*PROBLEM DETAILS*. Down to the last line, output the records below exactly.

*** Opening DATA FOR THE TASK ***

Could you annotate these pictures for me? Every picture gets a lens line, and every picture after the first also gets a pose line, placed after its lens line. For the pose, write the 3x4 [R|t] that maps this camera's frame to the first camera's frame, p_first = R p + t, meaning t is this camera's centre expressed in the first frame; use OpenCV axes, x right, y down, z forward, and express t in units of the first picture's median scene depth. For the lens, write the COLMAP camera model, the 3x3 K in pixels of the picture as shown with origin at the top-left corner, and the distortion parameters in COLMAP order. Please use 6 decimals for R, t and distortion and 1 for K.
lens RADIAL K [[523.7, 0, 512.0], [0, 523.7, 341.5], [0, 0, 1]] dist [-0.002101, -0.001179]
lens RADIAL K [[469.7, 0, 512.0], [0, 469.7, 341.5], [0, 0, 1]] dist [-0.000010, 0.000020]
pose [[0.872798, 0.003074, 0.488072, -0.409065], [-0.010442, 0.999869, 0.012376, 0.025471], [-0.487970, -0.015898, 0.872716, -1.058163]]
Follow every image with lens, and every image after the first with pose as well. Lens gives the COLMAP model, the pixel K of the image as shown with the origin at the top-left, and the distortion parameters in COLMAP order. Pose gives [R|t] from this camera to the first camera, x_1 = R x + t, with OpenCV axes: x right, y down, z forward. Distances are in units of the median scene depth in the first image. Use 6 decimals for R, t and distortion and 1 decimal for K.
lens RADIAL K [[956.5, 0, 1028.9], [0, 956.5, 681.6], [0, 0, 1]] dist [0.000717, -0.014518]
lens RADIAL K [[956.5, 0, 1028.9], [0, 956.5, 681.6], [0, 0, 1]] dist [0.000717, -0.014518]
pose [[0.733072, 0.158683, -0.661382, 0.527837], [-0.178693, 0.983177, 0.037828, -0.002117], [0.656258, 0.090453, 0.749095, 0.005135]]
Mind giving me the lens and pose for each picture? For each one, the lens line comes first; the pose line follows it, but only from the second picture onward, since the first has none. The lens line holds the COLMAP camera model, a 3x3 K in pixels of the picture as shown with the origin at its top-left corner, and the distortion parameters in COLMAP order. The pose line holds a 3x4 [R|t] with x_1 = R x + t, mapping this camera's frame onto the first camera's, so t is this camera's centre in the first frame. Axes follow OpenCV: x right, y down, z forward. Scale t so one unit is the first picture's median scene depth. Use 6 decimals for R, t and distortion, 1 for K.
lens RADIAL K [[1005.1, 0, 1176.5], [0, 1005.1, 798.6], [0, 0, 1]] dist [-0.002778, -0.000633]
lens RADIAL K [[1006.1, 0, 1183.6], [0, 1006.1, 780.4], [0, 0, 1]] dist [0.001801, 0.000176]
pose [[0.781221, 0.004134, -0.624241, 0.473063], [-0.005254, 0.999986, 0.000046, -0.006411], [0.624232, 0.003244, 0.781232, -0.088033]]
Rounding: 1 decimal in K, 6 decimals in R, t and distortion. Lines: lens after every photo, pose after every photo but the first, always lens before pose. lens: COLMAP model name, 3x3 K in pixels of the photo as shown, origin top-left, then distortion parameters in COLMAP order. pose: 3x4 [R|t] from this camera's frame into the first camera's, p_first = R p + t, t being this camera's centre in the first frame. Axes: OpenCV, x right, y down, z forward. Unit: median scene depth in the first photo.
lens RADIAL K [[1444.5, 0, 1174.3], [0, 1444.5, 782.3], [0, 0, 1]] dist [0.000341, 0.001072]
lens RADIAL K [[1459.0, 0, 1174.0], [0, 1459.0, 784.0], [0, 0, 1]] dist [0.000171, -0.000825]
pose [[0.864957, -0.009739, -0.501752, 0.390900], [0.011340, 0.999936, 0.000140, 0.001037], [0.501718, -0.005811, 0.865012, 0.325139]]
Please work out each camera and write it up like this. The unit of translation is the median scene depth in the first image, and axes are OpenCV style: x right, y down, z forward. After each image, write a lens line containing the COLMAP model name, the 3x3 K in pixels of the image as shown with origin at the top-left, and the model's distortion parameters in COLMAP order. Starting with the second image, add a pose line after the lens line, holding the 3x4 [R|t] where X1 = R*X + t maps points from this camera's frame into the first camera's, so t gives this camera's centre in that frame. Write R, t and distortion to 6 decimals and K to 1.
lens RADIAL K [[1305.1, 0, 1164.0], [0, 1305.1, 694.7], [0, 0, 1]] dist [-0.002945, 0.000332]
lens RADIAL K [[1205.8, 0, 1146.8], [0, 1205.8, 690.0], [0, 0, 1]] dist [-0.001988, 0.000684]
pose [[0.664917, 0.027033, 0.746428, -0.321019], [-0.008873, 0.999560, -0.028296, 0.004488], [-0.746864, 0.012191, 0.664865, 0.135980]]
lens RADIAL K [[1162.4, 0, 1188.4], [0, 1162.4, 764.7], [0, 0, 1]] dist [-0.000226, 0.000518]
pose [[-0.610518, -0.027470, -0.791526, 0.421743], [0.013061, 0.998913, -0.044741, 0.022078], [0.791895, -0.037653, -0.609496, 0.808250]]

*** Closing DATA FOR THE TASK ***

*RESULT FOR THIS TASK*.
Could you annotate these pictures for me? Every picture gets a lens line, and every picture after the first also gets a pose line, placed after its lens line. For the pose, write the 3x4 [R|t] that maps this camera's frame to the first camera's frame, p_first = R p + t, meaning t is this camera's centre expressed in the first frame; use OpenCV axes, x right, y down, z forward, and express t in units of the first picture's median scene depth. For the lens, write the COLMAP camera model, the 3x3 K in pixels of the picture as shown with origin at the top-left corner, and the distortion parameters in COLMAP order. Please use 6 decimals for R, t and distortion and 1 for K.
lens RADIAL K [[523.7, 0, 512.0], [0, 523.7, 341.5], [0, 0, 1]] dist [-0.002101, -0.001179]
lens RADIAL K [[469.7, 0, 512.0], [0, 469.7, 341.5], [0, 0, 1]] dist [-0.000010, 0.000020]
pose [[0.872798, 0.003074, 0.488072, -0.409065], [-0.010442, 0.999869, 0.012376, 0.025471], [-0.487970, -0.015898, 0.872716, -1.058163]]
Follow every image with lens, and every image after the first with pose as well. Lens gives the COLMAP model, the pixel K of the image as shown with the origin at the top-left, and the distortion parameters in COLMAP order. Pose gives [R|t] from this camera to the first camera, x_1 = R x + t, with OpenCV axes: x right, y down, z forward. Distances are in units of the median scene depth in the first image. Use 6 decimals for R, t and distortion and 1 decimal for K.
lens RADIAL K [[956.5, 0, 1028.9], [0, 956.5, 681.6], [0, 0, 1]] dist [0.000717, -0.014518]
lens RADIAL K [[956.5, 0, 1028.9], [0, 956.5, 681.6], [0, 0, 1]] dist [0.000717, -0.014518]
pose [[0.733072, 0.158683, -0.661382, 0.527837], [-0.178693, 0.983177, 0.037828, -0.002117], [0.656258, 0.090453, 0.749095, 0.005135]]
Mind giving me the lens and pose for each picture? For each one, the lens line comes first; the pose line follows it, but only from the second picture onward, since the first has none. The lens line holds the COLMAP camera model, a 3x3 K in pixels of the picture as shown with the origin at its top-left corner, and the distortion parameters in COLMAP order. The pose line holds a 3x4 [R|t] with x_1 = R x + t, mapping this camera's frame onto the first camera's, so t is this camera's centre in the first frame. Axes follow OpenCV: x right, y down, z forward. Scale t so one unit is the first picture's median scene depth. Use 6 decimals for R, t and distortion, 1 for K.
lens RADIAL K [[1005.1, 0, 1176.5], [0, 1005.1, 798.6], [0, 0, 1]] dist [-0.002778, -0.000633]
lens RADIAL K [[1006.1, 0, 1183.6], [0, 1006.1, 780.4], [0, 0, 1]] dist [0.001801, 0.000176]
pose [[0.781221, 0.004134, -0.624241, 0.473063], [-0.005254, 0.999986, 0.000046, -0.006411], [0.624232, 0.003244, 0.781232, -0.088033]]
Rounding: 1 decimal in K, 6 decimals in R, t and distortion. Lines: lens after every photo, pose after every photo but the first, always lens before pose. lens: COLMAP model name, 3x3 K in pixels of the photo as shown, origin top-left, then distortion parameters in COLMAP order. pose: 3x4 [R|t] from this camera's frame into the first camera's, p_first = R p + t, t being this camera's centre in the first frame. Axes: OpenCV, x right, y down, z forward. Unit: median scene depth in the first photo.
lens RADIAL K [[1444.5, 0, 1174.3], [0, 1444.5, 782.3], [0, 0, 1]] dist [0.000341, 0.001072]
lens RADIAL K [[1459.0, 0, 1174.0], [0, 1459.0, 784.0], [0, 0, 1]] dist [0.000171, -0.000825]
pose [[0.864957, -0.009739, -0.501752, 0.390900], [0.011340, 0.999936, 0.000140, 0.001037], [0.501718, -0.005811, 0.865012, 0.325139]]
Please work out each camera and write it up like this. The unit of translation is the median scene depth in the first image, and axes are OpenCV style: x right, y down, z forward. After each image, write a lens line containing the COLMAP model name, the 3x3 K in pixels of the image as shown with origin at the top-left, and the model's distortion parameters in COLMAP order. Starting with the second image, add a pose line after the lens line, holding the 3x4 [R|t] where X1 = R*X + t maps points from this camera's frame into the first camera's, so t gives this camera's centre in that frame. Write R, t and distortion to 6 decimals and K to 1.
lens RADIAL K [[1305.1, 0, 1164.0], [0, 1305.1, 694.7], [0, 0, 1]] dist [-0.002945, 0.000332]
lens RADIAL K [[1205.8, 0, 1146.8], [0, 1205.8, 690.0], [0, 0, 1]] dist [-0.001988, 0.000684]
pose [[0.664917, 0.027033, 0.746428, -0.321019], [-0.008873, 0.999560, -0.028296, 0.004488], [-0.746864, 0.012191, 0.664865, 0.135980]]
lens RADIAL K [[1162.4, 0, 1188.4], [0, 1162.4, 764.7], [0, 0, 1]] dist [-0.000226, 0.000518]
pose [[-0.610518, -0.027470, -0.791526, 0.421743], [0.013061, 0.998913, -0.044741, 0.022078], [0.791895, -0.037653, -0.609496, 0.808250]]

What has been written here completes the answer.